Di balik megahnya pertunjukan, tersimpan misi yang lebih besar. Pementasan ini merupakan bagian dari program pembinaan berbasis kebudayaan bagi warga binaan, sekaligus menjadi upaya mencetak Rekor MURI melalui kolaborasi drama kolosal terbesar yang melibatkan warga binaan pemasyarakatan di Indonesia.
Di balik tembok lembaga pemasyarakatan yang selama ini identik dengan proses menjalani hukuman, ratusan warga binaan justru menunjukkan sisi lain. Selama kurang lebih tiga bulan, mereka berlatih menghafal dialog, mendalami karakter, menyiapkan kostum, hingga mempelajari koreografi bersama petugas pemasyarakatan, seniman, dan budayawan.
Baca Juga:Merawat Sejarah Mengenang Legenda: AZA Rilis Persebaya Pre Season Jersey 2026 Berkonsep Tribute to Eri IriantoCegah Tragedi Terulang, Polres Tasikmalaya Perketat Ramp Check Angkutan Umum dan Barang
Total sebanyak 407 peserta terlibat dalam pementasan tersebut, terdiri atas warga binaan perempuan, petugas pemasyarakatan, seniman, serta budayawan.
Direktur Jenderal Pemasyarakatan, Brigjen Pol. Drs.
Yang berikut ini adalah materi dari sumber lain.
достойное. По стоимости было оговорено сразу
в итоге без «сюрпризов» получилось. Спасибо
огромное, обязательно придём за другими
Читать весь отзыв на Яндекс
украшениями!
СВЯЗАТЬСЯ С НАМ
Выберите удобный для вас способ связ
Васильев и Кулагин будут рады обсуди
Mashudi mengatakan opera kolosal tersebut merupakan implementasi nyata program pembinaan yang dijalankan di lingkungan pemasyarakatan.
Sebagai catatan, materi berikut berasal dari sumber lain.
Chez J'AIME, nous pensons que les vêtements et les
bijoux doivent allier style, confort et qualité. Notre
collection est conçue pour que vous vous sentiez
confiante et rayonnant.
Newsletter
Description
“Pada kesempatan ini Lapas Perempuan Kelas IIA Bandung untuk wilayah Jawa Barat telah melaksanakan kegiatan salah satu kesenian kolosal yang diikuti oleh semua warga binaan,” ujar Mashudi kepada awak media di lokasi.
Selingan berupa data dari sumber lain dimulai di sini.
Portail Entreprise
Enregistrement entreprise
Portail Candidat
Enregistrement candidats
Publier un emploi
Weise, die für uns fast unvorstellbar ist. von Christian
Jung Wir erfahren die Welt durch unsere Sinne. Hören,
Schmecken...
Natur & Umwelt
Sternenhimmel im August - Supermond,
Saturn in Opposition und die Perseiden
Menurutnya, pembinaan melalui seni menjadi salah satu program yang terus didorong di seluruh satuan kerja pemasyarakatan di Indonesia.
“Ini salah satu program pembinaan daripada pemasyarakatan. Oleh karena itu, pada kesempatan malam hari ini, untuk seluruh semua lapas-lapas, pokoknya semua ada kegiatan sama,” katanya.
Mashudi menilai berbagai kegiatan kreatif tersebut menjadi bentuk pembinaan yang memperlihatkan wajah pemasyarakatan yang lebih humanis. Melalui aktivitas positif, warga binaan diberi ruang untuk mengembangkan kemampuan sekaligus mempersiapkan diri sebelum kembali ke tengah masyarakat.
“Namun semuanya salah satu terobosan pembinaan untuk warga binaan, sehingga ada memperlihatkan bahwa di dalam pemasyarakatan itu selalu humanis, memberikan pelayanan yang baik. Ada kegiatan-kegiatan yang menjadikan kita semuanya menjadikan akan lebih baik ke depannya,” ujarnya.